Consequently, since organic farming is made profitable because of subsidies (sometimes double, as in the case of wheat), it is much easier for the farmers to sell organic products as conventional products in a market that they are already familiar with.

As the majority of EU Member States offer per area payments for the conversion and/or maintenance of organic land, the “Bio without Bio”, i.e., organic farming – without organic products case of Greece, is probably not an exception.”

Authors: Argyropoulos, C., et al.
Affiliation: DIO-Certification Body.
Title: Organic farming without organic products.
Source: Land Use Policy. 2013. 32:324-328.

The Insect that Started it all: The Colorado Potato Beetle

Spraying in Paris Green; Colorado Potato Beetle

Spraying Paris Green                        Colorado Potato Beetle

The Colorado Potato Beetle (CPB) is native to Mexico where it fed on a weed, buffalo bur. In 1859, the CPB had adapted to feeding on potato plants in the US and the results were devastating. Yields were reduced, potato prices quadrupled, and many farmers abandoned the crop. Paris Green, a paint pigment, was supposedly determined to have insecticidal properties by a farmer, who after painting his shutters, threw the remaining paint on potato plants infested with CPB. In 1872, entomologists at the USDA recommended that farmers use Paris Green to control CPB and by 1875, spraying Paris Green had become a universal practice in Midwestern potato fields.

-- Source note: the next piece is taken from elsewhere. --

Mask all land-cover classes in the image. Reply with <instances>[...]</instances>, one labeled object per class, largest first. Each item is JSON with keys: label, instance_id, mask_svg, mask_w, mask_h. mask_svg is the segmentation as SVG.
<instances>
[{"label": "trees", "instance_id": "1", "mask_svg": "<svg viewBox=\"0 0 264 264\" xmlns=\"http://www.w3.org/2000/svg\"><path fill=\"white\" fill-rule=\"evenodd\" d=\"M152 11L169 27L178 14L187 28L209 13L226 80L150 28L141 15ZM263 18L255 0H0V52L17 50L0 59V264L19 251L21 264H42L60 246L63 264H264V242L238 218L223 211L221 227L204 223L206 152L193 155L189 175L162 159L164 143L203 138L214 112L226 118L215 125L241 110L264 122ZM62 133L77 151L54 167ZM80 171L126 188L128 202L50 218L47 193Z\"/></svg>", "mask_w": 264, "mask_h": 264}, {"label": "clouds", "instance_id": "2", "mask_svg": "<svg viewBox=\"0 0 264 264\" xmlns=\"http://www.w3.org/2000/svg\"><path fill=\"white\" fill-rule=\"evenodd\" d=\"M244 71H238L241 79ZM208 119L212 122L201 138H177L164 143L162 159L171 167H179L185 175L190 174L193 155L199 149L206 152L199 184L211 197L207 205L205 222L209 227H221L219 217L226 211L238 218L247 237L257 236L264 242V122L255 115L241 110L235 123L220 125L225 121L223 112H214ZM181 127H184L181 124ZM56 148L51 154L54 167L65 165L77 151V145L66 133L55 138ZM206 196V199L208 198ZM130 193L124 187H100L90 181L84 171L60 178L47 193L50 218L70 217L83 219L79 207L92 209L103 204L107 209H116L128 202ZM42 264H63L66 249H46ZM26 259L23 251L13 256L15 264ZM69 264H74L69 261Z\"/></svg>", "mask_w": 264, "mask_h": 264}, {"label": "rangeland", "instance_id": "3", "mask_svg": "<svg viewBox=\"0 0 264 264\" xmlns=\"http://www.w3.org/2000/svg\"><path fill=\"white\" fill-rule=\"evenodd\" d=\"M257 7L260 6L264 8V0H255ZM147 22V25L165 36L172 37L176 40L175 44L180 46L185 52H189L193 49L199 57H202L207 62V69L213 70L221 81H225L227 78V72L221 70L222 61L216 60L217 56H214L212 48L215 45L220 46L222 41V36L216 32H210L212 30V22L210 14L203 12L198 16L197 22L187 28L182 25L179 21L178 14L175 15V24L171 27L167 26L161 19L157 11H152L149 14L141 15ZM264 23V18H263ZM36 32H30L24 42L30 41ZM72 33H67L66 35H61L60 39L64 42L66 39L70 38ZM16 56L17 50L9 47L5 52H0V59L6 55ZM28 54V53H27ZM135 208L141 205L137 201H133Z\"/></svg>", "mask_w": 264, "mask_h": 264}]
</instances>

“The first major Colorado potato beetle outbreak occurred in 1859 on potato fields about 100 miles west of Omaha, Nebraska. The subsequent expansion in beetle geographic range was somewhat mind-boggling, with beetles reaching the Atlantic coast of the U.S. and Canada before 1880. The first European population was established in France in 1922. By the end of the 20th century, the pest had become a problem all over Europe, in Asia Minor, Iran, Central Asia, and western China. Its current range covers about 16 million km2 on two continents and continues to expand.

Currently, the Colorado potato beetle is widely regarded as the most important insect defoliator of potatoes. One beetle consumes approximately 40 cm2 of potato leaves during the larval stage, and close to an additional 10 cm2 of foliage per day as an adult. In addition to impressive feeding rates, the Colorado potato beetle is also characterized by high fecundity, with one female laying 300–800 eggs. If left uncontrolled, the beetles can completely destroy potato crops.

The Colorado potato beetle has been credited with being largely responsible for creating the modern insecticide industry. Since 1864, hundreds of compounds were tested against this pest, and application equipment was specifically invented to aid their delivery.

Currently, insecticides still remain the foundation of the Colorado potato beetle control on commercial potato farms.”

Authors: Alyokhin, A., et al.
Affiliation: School of Biology and Ecology, University of Maine.